Precious metals continued their declines on Wednesday as the U.S. dollar gained and crude-oil dropped by more than 5 percent — its lowest level since January 2007. New York silver, gold and platinum futures fell 3.3 percent, 2.0 percent and 0.2 percent respectively.
December crude-oil faired worse than Tuesday, sinking $3.17, or 5.3 percent, to close to $56.16 a barrel. The contract reached as low as $55.83.
December silver added to Tuesday’s 41.5 cents loss, falling another 32.5 cents to end at $9.48 an ounce.
January platinum fell marginally, slipping $1.50 to settle at $825.10 an ounce.
Gold for December lost $14.50 to close to $718.30 an ounce. Its intraday low was $711.50, a level not seen since October 27.
"The big deflation is on," said Ron Goodis, a futures-trading director at Equidex Brokerage Group in Closter, New Jersey. "It’s risk aversion. The trend is still in place: Long the dollar and short all commodities."
"People are attracted to cash," said Frank Lesh, a trader at FuturePath Trading LLC in Chicago. "People do not want risk. They don’t want commodities. I can’t say the bottom’s in for gold yet."
The U.S. Energy Information Administration (EIA) downgraded its outlook on energy demand and prices on Wednesday, citing the global economic downturn. It forecasts an average crude price of $101.45 a barrel for this year and $63.50 for 2009.

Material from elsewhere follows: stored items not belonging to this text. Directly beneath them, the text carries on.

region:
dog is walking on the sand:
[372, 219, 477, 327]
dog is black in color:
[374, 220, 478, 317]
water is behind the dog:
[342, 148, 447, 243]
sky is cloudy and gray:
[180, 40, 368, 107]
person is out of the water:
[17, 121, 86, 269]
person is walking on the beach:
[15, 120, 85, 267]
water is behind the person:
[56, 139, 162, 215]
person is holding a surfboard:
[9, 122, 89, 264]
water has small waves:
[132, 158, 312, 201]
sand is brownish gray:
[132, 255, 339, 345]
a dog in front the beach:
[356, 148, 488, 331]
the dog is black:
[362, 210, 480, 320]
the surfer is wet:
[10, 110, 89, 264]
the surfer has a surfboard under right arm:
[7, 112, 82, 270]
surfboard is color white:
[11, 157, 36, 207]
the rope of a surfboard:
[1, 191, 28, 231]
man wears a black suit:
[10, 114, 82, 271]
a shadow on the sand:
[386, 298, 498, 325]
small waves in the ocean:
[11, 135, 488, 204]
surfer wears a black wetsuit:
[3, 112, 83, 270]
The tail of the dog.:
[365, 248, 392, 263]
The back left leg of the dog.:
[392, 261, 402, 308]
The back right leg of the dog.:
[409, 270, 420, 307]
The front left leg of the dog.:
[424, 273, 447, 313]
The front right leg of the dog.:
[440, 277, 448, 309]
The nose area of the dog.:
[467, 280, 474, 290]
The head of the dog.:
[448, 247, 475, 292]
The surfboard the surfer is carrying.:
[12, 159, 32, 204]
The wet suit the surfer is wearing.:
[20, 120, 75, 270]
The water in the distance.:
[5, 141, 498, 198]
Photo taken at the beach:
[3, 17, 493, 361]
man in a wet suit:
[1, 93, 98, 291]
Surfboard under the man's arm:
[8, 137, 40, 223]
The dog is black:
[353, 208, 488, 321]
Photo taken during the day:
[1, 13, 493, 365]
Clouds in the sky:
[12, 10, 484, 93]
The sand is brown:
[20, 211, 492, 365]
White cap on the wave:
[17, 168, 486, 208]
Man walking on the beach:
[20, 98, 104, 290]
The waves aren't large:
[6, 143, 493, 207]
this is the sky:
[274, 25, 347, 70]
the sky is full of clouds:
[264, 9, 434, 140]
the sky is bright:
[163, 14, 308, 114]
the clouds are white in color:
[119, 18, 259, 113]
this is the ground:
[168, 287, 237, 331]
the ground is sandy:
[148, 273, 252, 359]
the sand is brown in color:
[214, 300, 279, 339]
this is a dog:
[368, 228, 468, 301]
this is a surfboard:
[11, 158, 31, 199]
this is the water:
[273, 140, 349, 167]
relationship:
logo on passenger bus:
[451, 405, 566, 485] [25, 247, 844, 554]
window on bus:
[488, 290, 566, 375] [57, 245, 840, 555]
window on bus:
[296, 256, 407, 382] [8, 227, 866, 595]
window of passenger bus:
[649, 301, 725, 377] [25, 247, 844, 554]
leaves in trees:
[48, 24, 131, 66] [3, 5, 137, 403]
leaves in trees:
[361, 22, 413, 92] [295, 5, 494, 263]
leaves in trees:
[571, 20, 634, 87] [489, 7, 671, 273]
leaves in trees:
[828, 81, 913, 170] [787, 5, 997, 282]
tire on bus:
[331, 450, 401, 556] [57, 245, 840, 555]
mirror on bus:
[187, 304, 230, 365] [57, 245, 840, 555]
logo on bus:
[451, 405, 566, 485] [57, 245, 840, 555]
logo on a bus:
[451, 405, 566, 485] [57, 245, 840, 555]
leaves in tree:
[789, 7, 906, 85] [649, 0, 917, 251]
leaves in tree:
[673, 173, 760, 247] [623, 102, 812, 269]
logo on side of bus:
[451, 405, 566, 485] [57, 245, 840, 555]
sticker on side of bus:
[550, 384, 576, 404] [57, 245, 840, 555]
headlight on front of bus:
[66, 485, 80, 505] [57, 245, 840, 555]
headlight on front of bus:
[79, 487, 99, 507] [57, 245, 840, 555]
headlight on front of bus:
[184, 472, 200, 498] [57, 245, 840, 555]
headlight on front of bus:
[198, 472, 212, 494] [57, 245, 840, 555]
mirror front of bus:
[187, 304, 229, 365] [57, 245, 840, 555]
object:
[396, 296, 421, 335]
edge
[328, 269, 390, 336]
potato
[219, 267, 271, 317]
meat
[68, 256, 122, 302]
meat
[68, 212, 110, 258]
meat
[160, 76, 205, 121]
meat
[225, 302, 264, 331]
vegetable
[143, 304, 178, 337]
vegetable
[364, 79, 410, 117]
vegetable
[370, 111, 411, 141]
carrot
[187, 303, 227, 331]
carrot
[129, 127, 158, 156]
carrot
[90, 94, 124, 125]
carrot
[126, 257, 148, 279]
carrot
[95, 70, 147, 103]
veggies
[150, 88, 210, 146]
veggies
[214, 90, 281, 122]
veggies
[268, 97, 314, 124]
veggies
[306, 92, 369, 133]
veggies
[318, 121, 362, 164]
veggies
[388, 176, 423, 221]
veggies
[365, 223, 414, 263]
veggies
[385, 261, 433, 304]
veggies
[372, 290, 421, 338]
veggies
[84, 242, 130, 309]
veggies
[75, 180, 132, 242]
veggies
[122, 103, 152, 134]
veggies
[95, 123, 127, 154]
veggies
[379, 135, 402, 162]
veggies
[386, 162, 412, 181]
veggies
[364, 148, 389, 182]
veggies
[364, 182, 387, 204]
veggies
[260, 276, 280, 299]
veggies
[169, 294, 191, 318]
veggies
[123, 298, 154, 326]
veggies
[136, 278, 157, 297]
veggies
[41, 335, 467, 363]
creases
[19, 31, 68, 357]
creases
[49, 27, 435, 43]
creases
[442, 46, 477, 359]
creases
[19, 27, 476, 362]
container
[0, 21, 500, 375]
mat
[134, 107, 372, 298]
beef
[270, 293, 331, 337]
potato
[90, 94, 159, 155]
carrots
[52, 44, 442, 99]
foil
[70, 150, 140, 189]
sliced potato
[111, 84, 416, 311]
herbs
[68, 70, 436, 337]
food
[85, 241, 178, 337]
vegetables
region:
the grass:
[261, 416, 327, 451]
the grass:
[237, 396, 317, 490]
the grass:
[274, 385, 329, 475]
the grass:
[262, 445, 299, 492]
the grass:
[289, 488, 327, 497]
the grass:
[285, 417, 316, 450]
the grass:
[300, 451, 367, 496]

Gold, considered a hedge during times of high inflation and economic uncertainty, tends to follow oil and move opposite to the U.S. dollar. A rising greenback makes dollar-denominated commodities, like bullion, more expensive for holders of other world currencies. When prices are falling and economic activities are shrinking, gold prices tend to move lower.